Use shape when you need both dimensions. Use len() when you only care about row count—it’s marginally faster and more readable in conditionals. Use size for total cell count, useful when estimating processing time or memory requirements.

# Practical example: validation before merge
def safe_merge(left_df, right_df, on):
    left_rows = len(left_df)
    result = left_df.merge(right_df, on=on)
    
    if len(result) > left_rows * 2:
        print(f"Warning: Merge expanded rows from {left_rows} to {len(result)}")
    
    return result

Memory Usage Analysis

Memory inspection becomes critical with large datasets. The default info() output shows memory usage, but the number can be misleading.

# DataFrame with string data
string_df = pd.DataFrame({
    'id': range(10000),
    'description': ['This is a sample description text'] * 10000,
    'category': ['Category A', 'Category B', 'Category C'] * 3333 + ['Category A']
})

# Default memory usage (underestimates object columns)
print("Default memory usage:")
print(string_df.memory_usage())
print(f"Total: {string_df.memory_usage().sum():,} bytes")

print("\n" + "="*50 + "\n")

# Deep memory usage (accurate for object columns)
print("Deep memory usage:")
print(string_df.memory_usage(deep=True))
print(f"Total: {string_df.memory_usage(deep=True).sum():,} bytes")

Output:

Default memory usage:
Index             128
id              80000
description     80000
category        80000
Total: 240,128 bytes

==================================================

Deep memory usage:
Index               128
id                80000
description     2680000
category         680000
Total: 3,440,128 bytes

The difference is stark. Default calculation only counts the pointer size for object columns (8 bytes each). Deep calculation traverses the actual string data.
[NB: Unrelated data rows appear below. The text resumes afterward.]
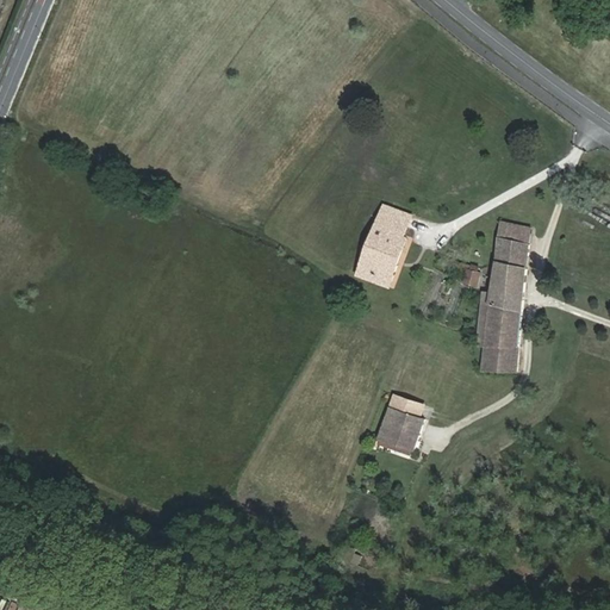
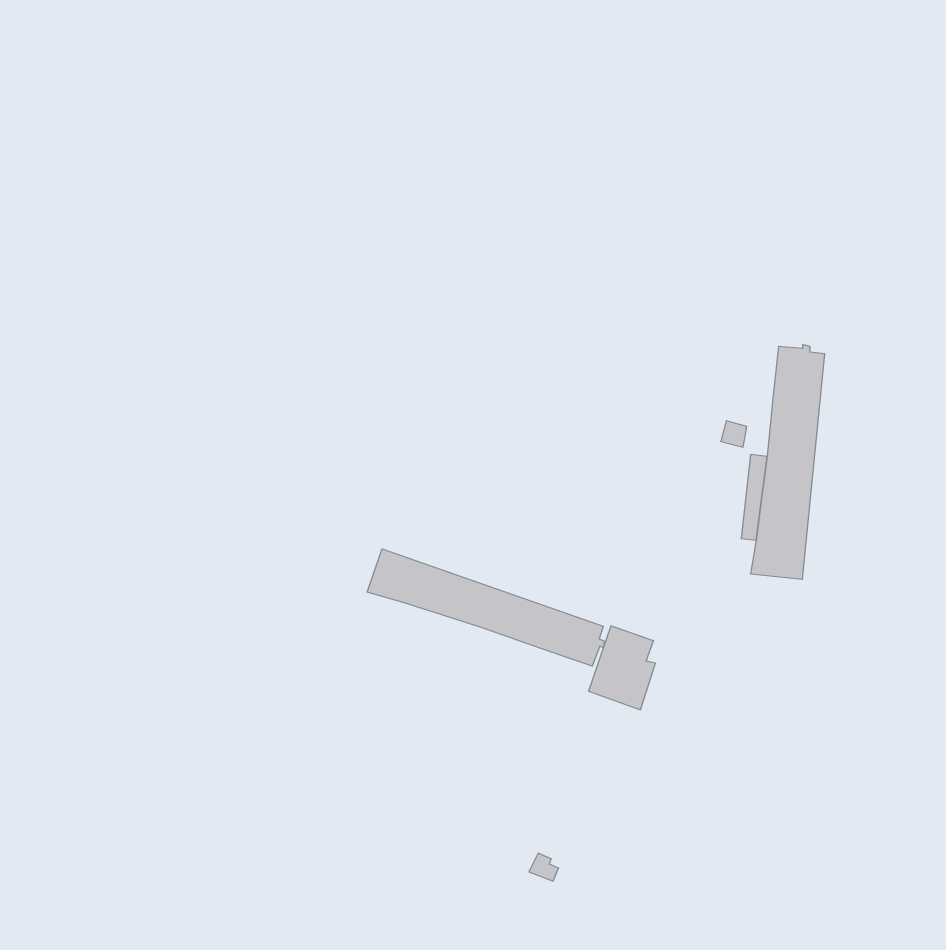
building: [356,205,407,285] -> none
building: none -> [367,549,604,666]

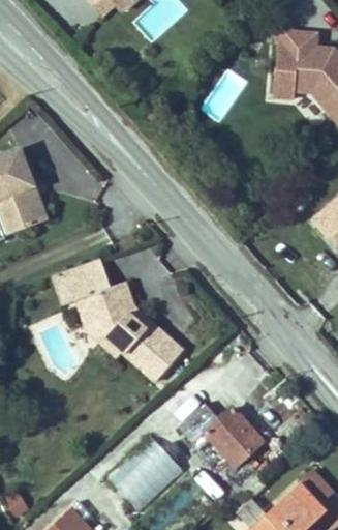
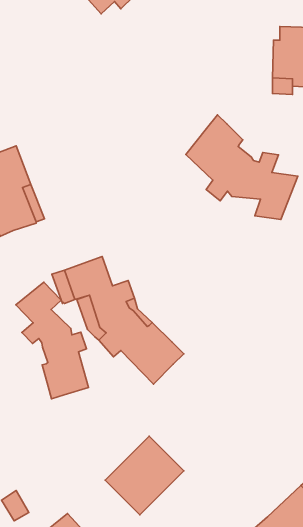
building: none -> [186,115,298,219]
building: none -> [16,282,89,399]
building: [179,406,262,467] -> none

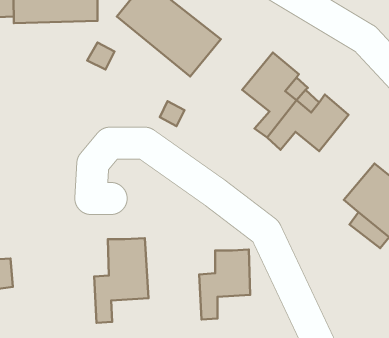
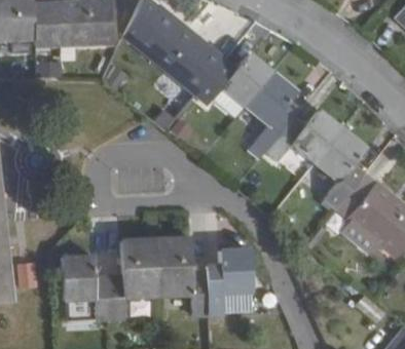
building: none -> [196,54,271,107]
building: none -> [314,129,364,206]
building: none -> [155,239,207,315]
building: none -> [63,257,111,318]

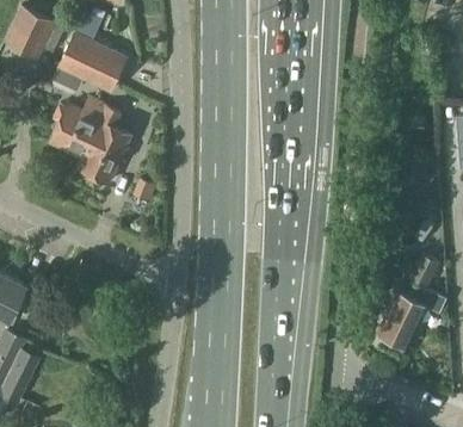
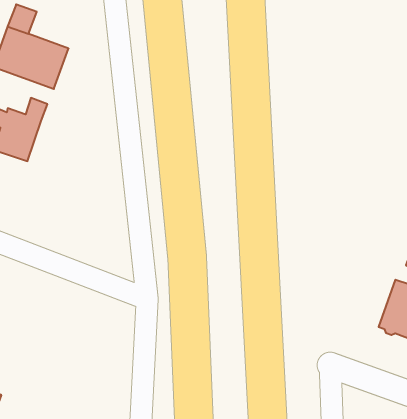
building: [79,105,132,184] -> none

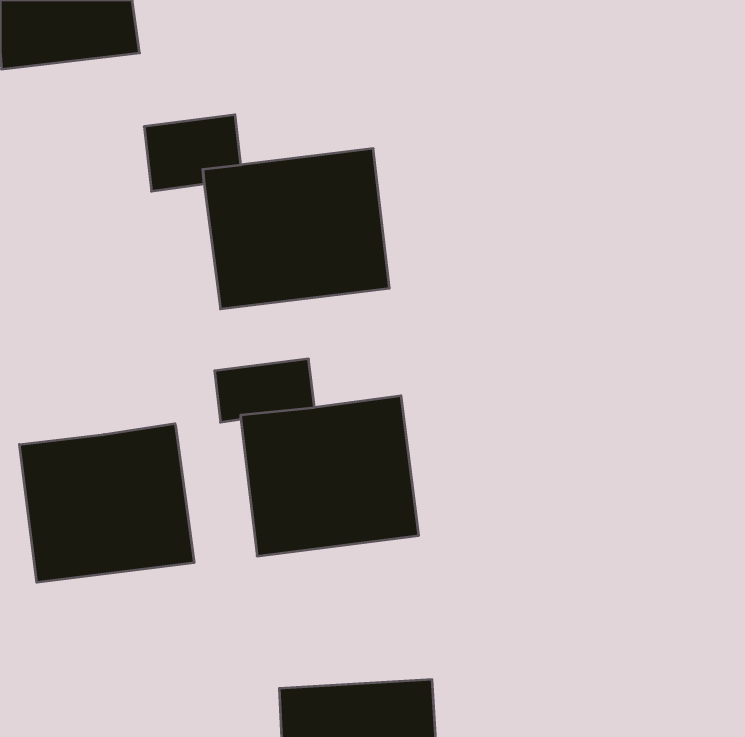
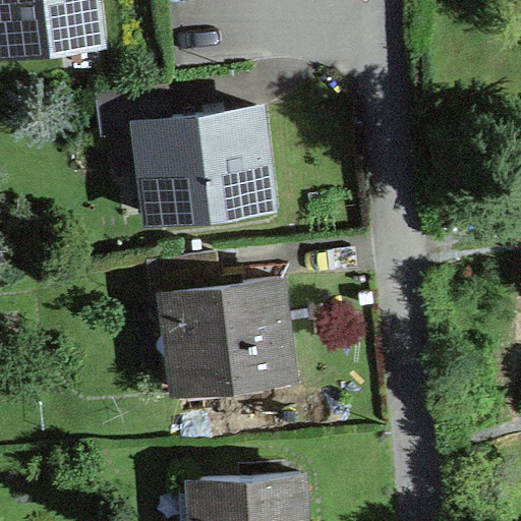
building: [19,424,194,582] -> none

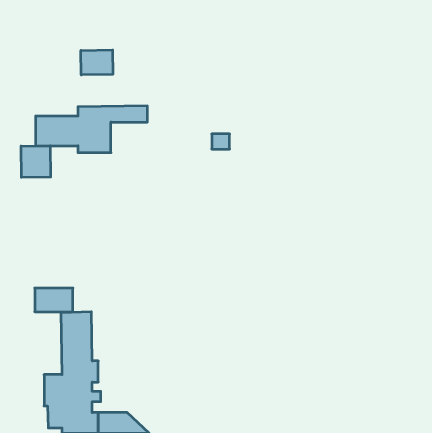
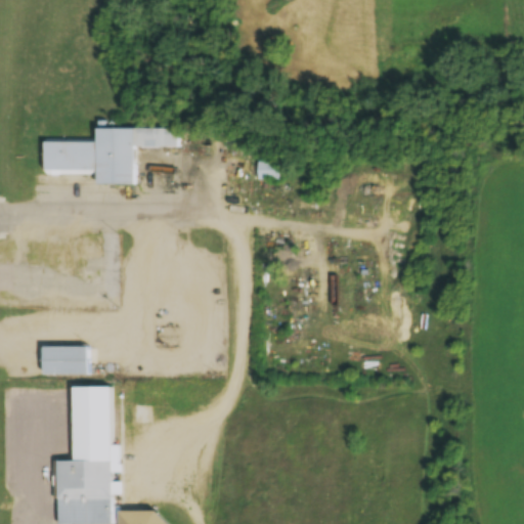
building: [81,50,113,75] -> none
building: [21,146,51,177] -> none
For this DataFrame, the true memory usage is 14 times higher than the default estimate.

Use this information to optimize memory:

# Convert repetitive strings to category type
string_df['category'] = string_df['category'].astype('category')
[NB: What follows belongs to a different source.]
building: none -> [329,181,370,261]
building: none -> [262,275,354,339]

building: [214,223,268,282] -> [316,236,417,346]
print("After category conversion:")
print(f"Total: {string_df.memory_usage(deep=True).sum():,} bytes")

The category conversion can reduce memory by 90% or more for columns with repeated values.
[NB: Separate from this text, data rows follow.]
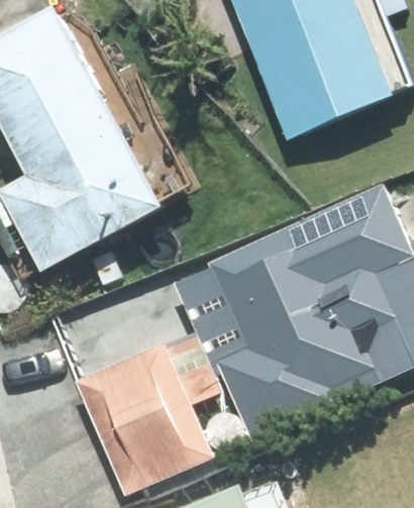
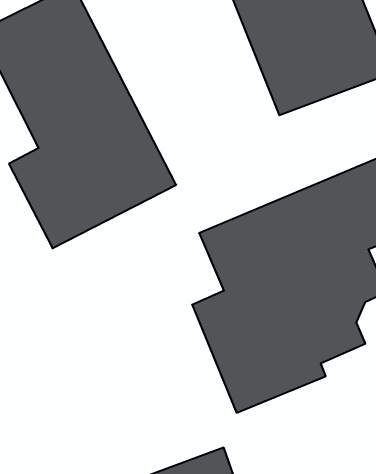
building: [81,340,223,497] -> none

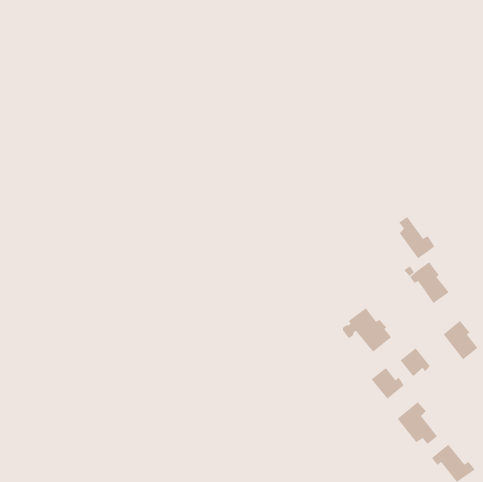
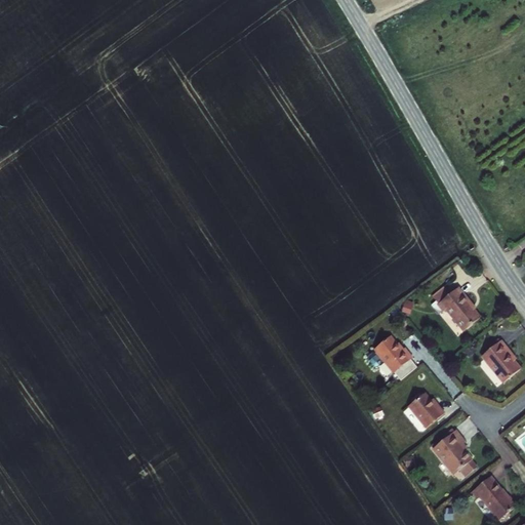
building: [399,216,435,259] -> none
building: [400,347,431,377] -> none

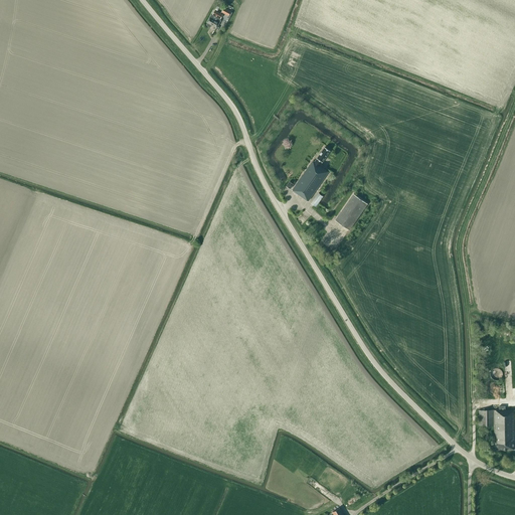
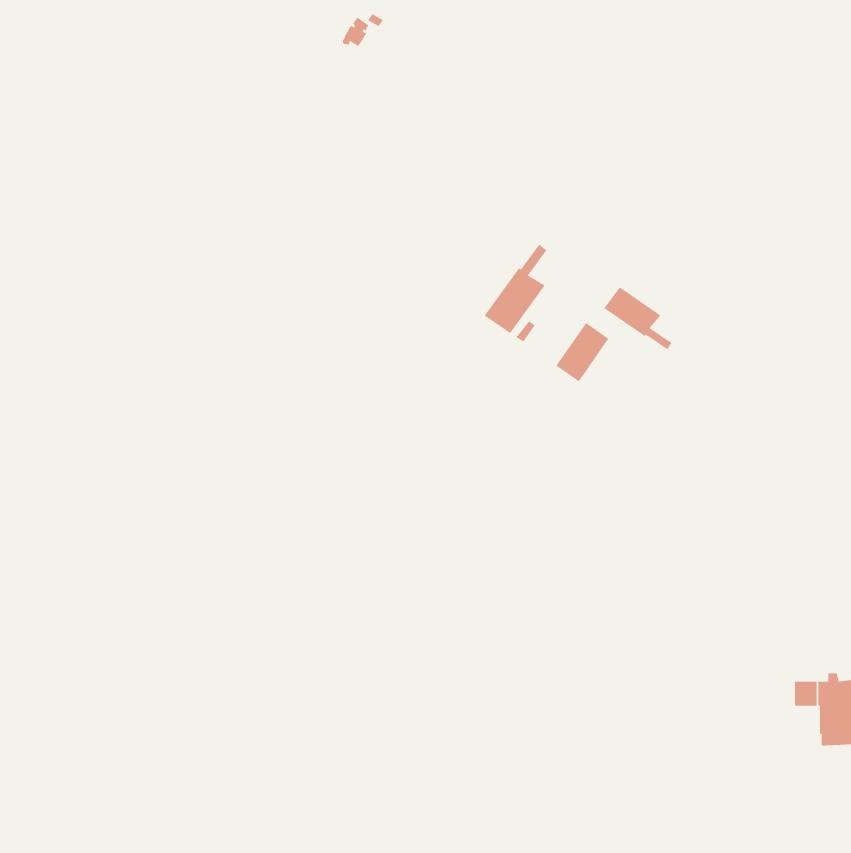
building: none -> [604,286,672,350]

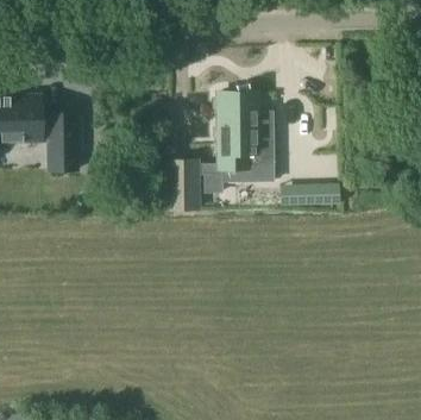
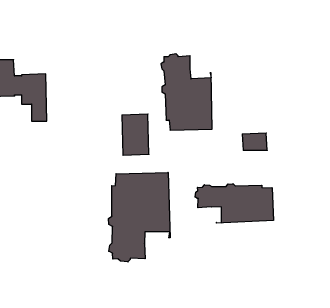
building: none -> [108,172,170,262]
building: none -> [195,184,273,223]

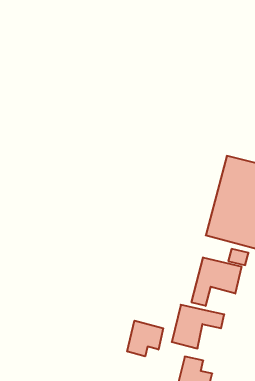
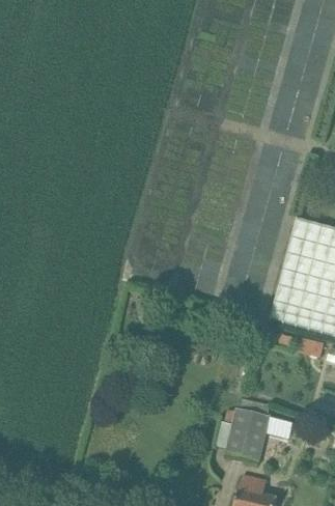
building: [192,257,241,306] -> none
building: [127,321,163,356] -> none

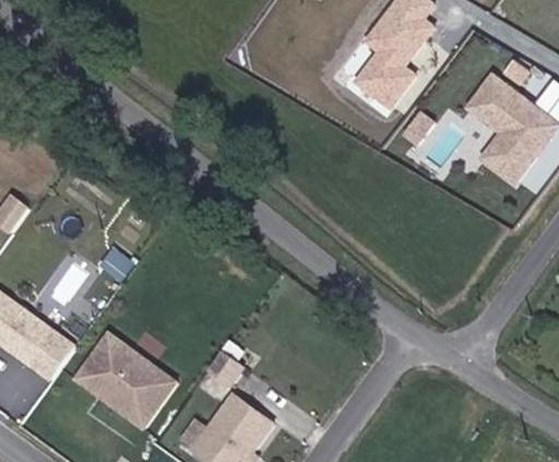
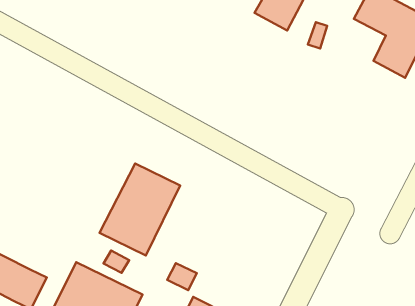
building: none -> [99,163,180,255]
Column and Index Information

Direct access to column and index metadata enables programmatic DataFrame manipulation.

# Access column names
print(f"Columns: {df.columns.tolist()}")
print(f"Number of columns: {len(df.columns)}")

# Check if column exists
if 'user_id' in df.columns:
    print("user_id column found")

# Index information
print(f"\nIndex type: {type(df.index)}")
print(f"Index values: {df.index.tolist()}")
print(f"Index dtype: {df.index.dtype}")

For more complex index scenarios:

# DataFrame with custom index
indexed_df = df.set_index('user_id')

print(f"Index name: {indexed_df.index.name}")
print(f"Index is unique: {indexed_df.index.is_unique}")
print(f"Index has duplicates: {indexed_df.index.has_duplicates}")

# Check for duplicate rows across all columns
print(f"\nDuplicate rows: {df.duplicated().sum()}")

# Check for duplicates in specific column
print(f"Duplicate usernames: {df['username'].duplicated().sum()}")

Checking index uniqueness before operations like loc[] access or merges prevents subtle bugs that only surface with certain data combinations.

Summary

Mastering these inspection methods transforms how you approach new datasets. Start with info() for the complete picture, drill down with specific methods as needed.

Method/Property Returns Best Use Case
df.info() Comprehensive summary First look at any DataFrame
df.dtypes Series of column types Type validation, conversion planning
df.shape Tuple (rows, cols) Dimension checks, logging
len(df) Row count Conditionals, iteration limits
df.size Total elements Memory/time estimation
df.memory_usage(deep=True) Memory per column Optimization, large dataset handling
df.columns Column index Iteration, existence checks
df.index Row index Index type/uniqueness validation

Build these checks into your workflow. The few seconds spent inspecting data upfront saves hours of debugging downstream. When you encounter unexpected results, these same methods become your diagnostic toolkit—revealing the type mismatches, null values, and structural issues hiding in your data.